(RECORDS)

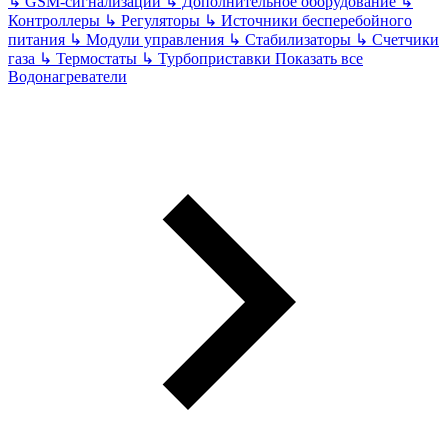
↳
GSM-сигнализации
↳
Дополнительное оборудование
↳
Контроллеры
↳
Регуляторы
↳
Источники бесперебойного
питания
↳
Модули управления
↳
Стабилизаторы
↳
Счетчики
газа
↳
Термостаты
↳
Турбоприставки
Показать все
Водонагреватели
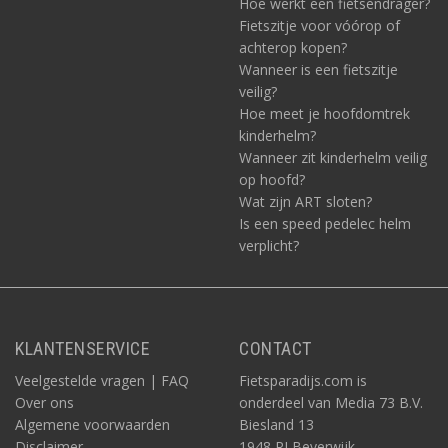
Hoe werkt een fietsendrager?
Fietszitje voor vóórop of
achterop kopen?
Wanneer is een fietszitje
veilig?
Hoe meet je hoofdomtrek
kinderhelm?
Wanneer zit kinderhelm veilig
op hoofd?
Wat zijn ART sloten?
Is een speed pedelec helm
verplicht?
KLANTENSERVICE
CONTACT
Veelgestelde vragen | FAQ
Fietsparadijs.com is
Over ons
onderdeel van Media 73 B.V.
Algemene voorwaarden
Biesland 13
Disclaimer
1948 RJ Beverwijk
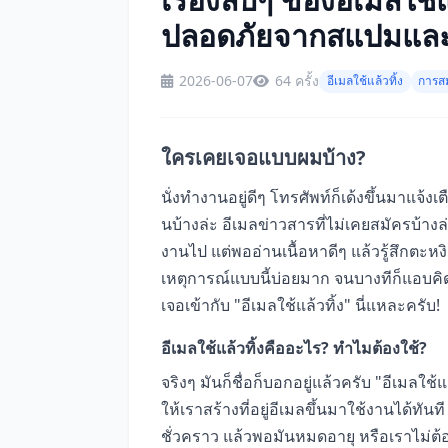
ปลอดภัยจากสแปมและฟ
2026-06-07
64 ครั้ง
อีเมลใช้แล้วทิ้ง
การส
ใครเคยเจอแบบผมบ้าง?
นั่งทำงานอยู่ดีๆ โทรศัพท์ก็เด้งขึ้นมาแจ้งเต
นบ้างล่ะ อีเมลข่าวสารที่ไม่เคยสมัครบ้างล
งานไป แต่พออ่านเนื้อหาดีๆ แล้วรู้สึกตะห
เหตุการณ์แบบนี้บ่อยมาก จนบางทีก็แอบคิดว่า
เจอเข้ากับ "อีเมลใช้แล้วทิ้ง" นี่แหละครับ!
อีเมลใช้แล้วทิ้งคืออะไร? ทำไมต้องใช้?
จริงๆ มันก็ชื่อก็บอกอยู่แล้วครับ "อีเมลใช
ให้เราสร้างที่อยู่อีเมลขึ้นมาใช้งานได้ทั
ชั่วคราว แล้วพอมันหมดอายุ หรือเราไม่ต้อ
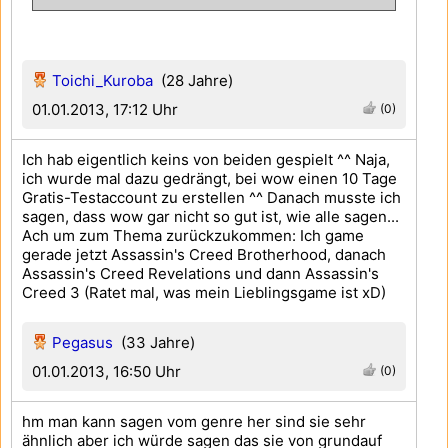
Toichi_Kuroba
(28 Jahre)
01.01.2013, 17:12 Uhr
(0)
Ich hab eigentlich keins von beiden gespielt ^^ Naja,
ich wurde mal dazu gedrängt, bei wow einen 10 Tage
Gratis-Testaccount zu erstellen ^^ Danach musste ich
sagen, dass wow gar nicht so gut ist, wie alle sagen...
Ach um zum Thema zurückzukommen: Ich game
gerade jetzt Assassin's Creed Brotherhood, danach
Assassin's Creed Revelations und dann Assassin's
Creed 3 (Ratet mal, was mein Lieblingsgame ist xD)
Pegasus
(33 Jahre)
01.01.2013, 16:50 Uhr
(0)
hm man kann sagen vom genre her sind sie sehr
ähnlich aber ich würde sagen das sie von grundauf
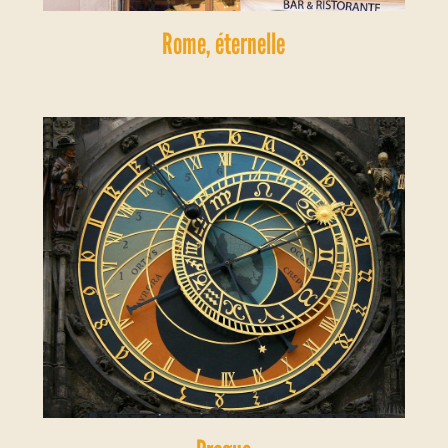
Rome, éternelle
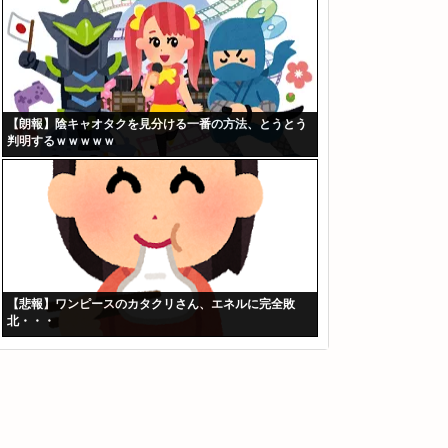
【朗報】陰キャオタクを見分ける一番の方法、とうとう
判明するｗｗｗｗｗ
【悲報】ワンピースのカタクリさん、エネルに完全敗
北・・・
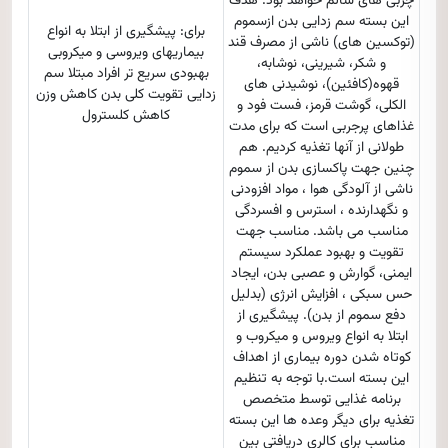
چربی های سالم خواهد بود. هدف
این بسته سم زدایی بدن ازسموم
برای: پیشگیری از ابتلا به انواع
(توکسین های) ناشی از مصرف قند
بیماریهای ویروسی و میکروبی
و شکر، شیرینی، نوشابه،
بهبودی سریع تر افراد مبتلا سم
قهوه(کافئین)، نوشیدنی های
زدایی تقویت کلی بدن کاهش وزن
الکلی، گوشت قرمز، فست فود و
کاهش کلسترول
غذاهای پرجربی است که برای مدت
طولانی از آنها تغذیه کردیم. هم
چنین جهت پاکسازی بدن از سموم
ناشی از آلودگی هوا ، مواد افزودنی
و نگهدارنده ، استرس و افسردگی
مناسب می باشد. مناسب جهت
تقویت و بهبود عملکرد سیستم
ایمنی، گوارش و عصبی بدن، ایجاد
حس سبکی ، افزایش انرژی (بدلیل
دفع سموم از بدن). پیشگیری از
ابتلا به انواع ویروس و میکروب و
کوتاه شدن دوره بیماری از اهداف
این بسته است.با توجه به تنظیم
برنامه غذایی توسط متخصص
تغذیه برای دیگر وعده ها این بسته
مناسب برای کالری دریافتی بین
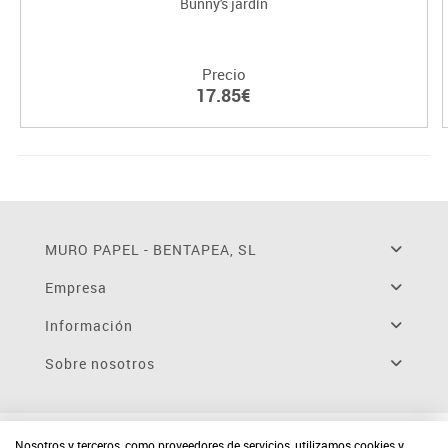
Bunny's jardín
Precio
17.85€
MURO PAPEL - BENTAPEA, SL
Empresa
Información
Sobre nosotros
Nosotros y terceros, como proveedores de servicios, utilizamos cookies y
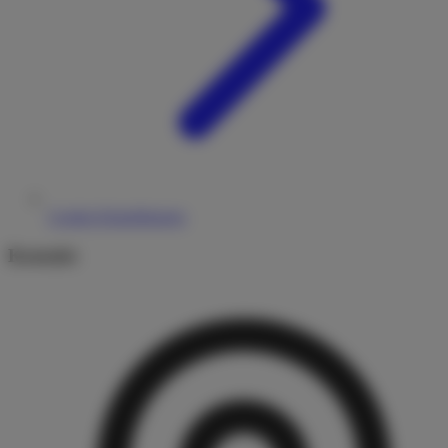
Cookie-Einstellungen
Kontakt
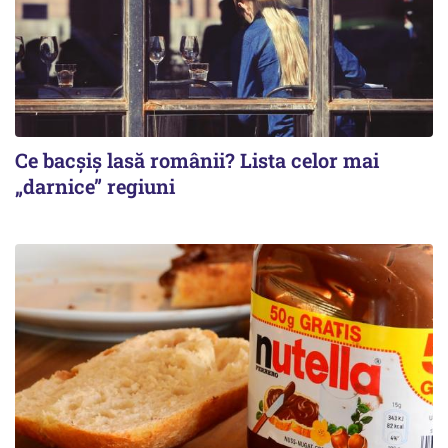
Ce bacșiș lasă românii? Lista celor mai
„darnice” regiuni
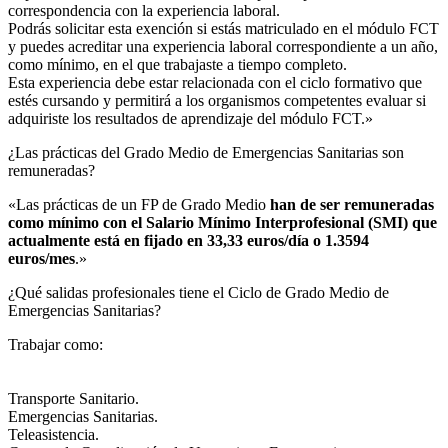
correspondencia con la experiencia laboral.
Podrás solicitar esta exención si estás matriculado en el módulo FCT
y puedes acreditar una experiencia laboral correspondiente a un año,
como mínimo, en el que trabajaste a tiempo completo.
Esta experiencia debe estar relacionada con el ciclo formativo que
estés cursando y permitirá a los organismos competentes evaluar si
adquiriste los resultados de aprendizaje del módulo FCT.»
¿Las prácticas del Grado Medio de Emergencias Sanitarias son
remuneradas?​
«Las prácticas de un FP de Grado Medio
han de ser remuneradas
como mínimo con el Salario Mínimo Interprofesional (SMI) que
actualmente está en fijado en 33,33 euros/día o 1.3594
euros/mes
.»
¿Qué salidas profesionales tiene el Ciclo de Grado Medio de
Emergencias Sanitarias?​
Trabajar como:
Transporte Sanitario.
Emergencias Sanitarias.
Teleasistencia.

(End RECORDS)

• [YOUR OBJECTIVE]: Give again, word for word, only the lines that run from the top of the data above through the line with "gerade jetzt Assassin's". Drop the pictures.

• [YOUR SOLUTION]:
↳
GSM-сигнализации
↳
Дополнительное оборудование
↳
Контроллеры
↳
Регуляторы
↳
Источники бесперебойного
питания
↳
Модули управления
↳
Стабилизаторы
↳
Счетчики
газа
↳
Термостаты
↳
Турбоприставки
Показать все
Водонагреватели
Hoe werkt een fietsendrager?
Fietszitje voor vóórop of
achterop kopen?
Wanneer is een fietszitje
veilig?
Hoe meet je hoofdomtrek
kinderhelm?
Wanneer zit kinderhelm veilig
op hoofd?
Wat zijn ART sloten?
Is een speed pedelec helm
verplicht?
KLANTENSERVICE
CONTACT
Veelgestelde vragen | FAQ
Fietsparadijs.com is
Over ons
onderdeel van Media 73 B.V.
Algemene voorwaarden
Biesland 13
Disclaimer
1948 RJ Beverwijk
ปลอดภัยจากสแปมและฟ
2026-06-07
64 ครั้ง
อีเมลใช้แล้วทิ้ง
การส
ใครเคยเจอแบบผมบ้าง?
นั่งทำงานอยู่ดีๆ โทรศัพท์ก็เด้งขึ้นมาแจ้งเต
นบ้างล่ะ อีเมลข่าวสารที่ไม่เคยสมัครบ้างล
งานไป แต่พออ่านเนื้อหาดีๆ แล้วรู้สึกตะห
เหตุการณ์แบบนี้บ่อยมาก จนบางทีก็แอบคิดว่า
เจอเข้ากับ "อีเมลใช้แล้วทิ้ง" นี่แหละครับ!
อีเมลใช้แล้วทิ้งคืออะไร? ทำไมต้องใช้?
จริงๆ มันก็ชื่อก็บอกอยู่แล้วครับ "อีเมลใช
ให้เราสร้างที่อยู่อีเมลขึ้นมาใช้งานได้ทั
ชั่วคราว แล้วพอมันหมดอายุ หรือเราไม่ต้อ
Toichi_Kuroba
(28 Jahre)
01.01.2013, 17:12 Uhr
(0)
Ich hab eigentlich keins von beiden gespielt ^^ Naja,
ich wurde mal dazu gedrängt, bei wow einen 10 Tage
Gratis-Testaccount zu erstellen ^^ Danach musste ich
sagen, dass wow gar nicht so gut ist, wie alle sagen...
Ach um zum Thema zurückzukommen: Ich game
gerade jetzt Assassin's Creed Brotherhood, danach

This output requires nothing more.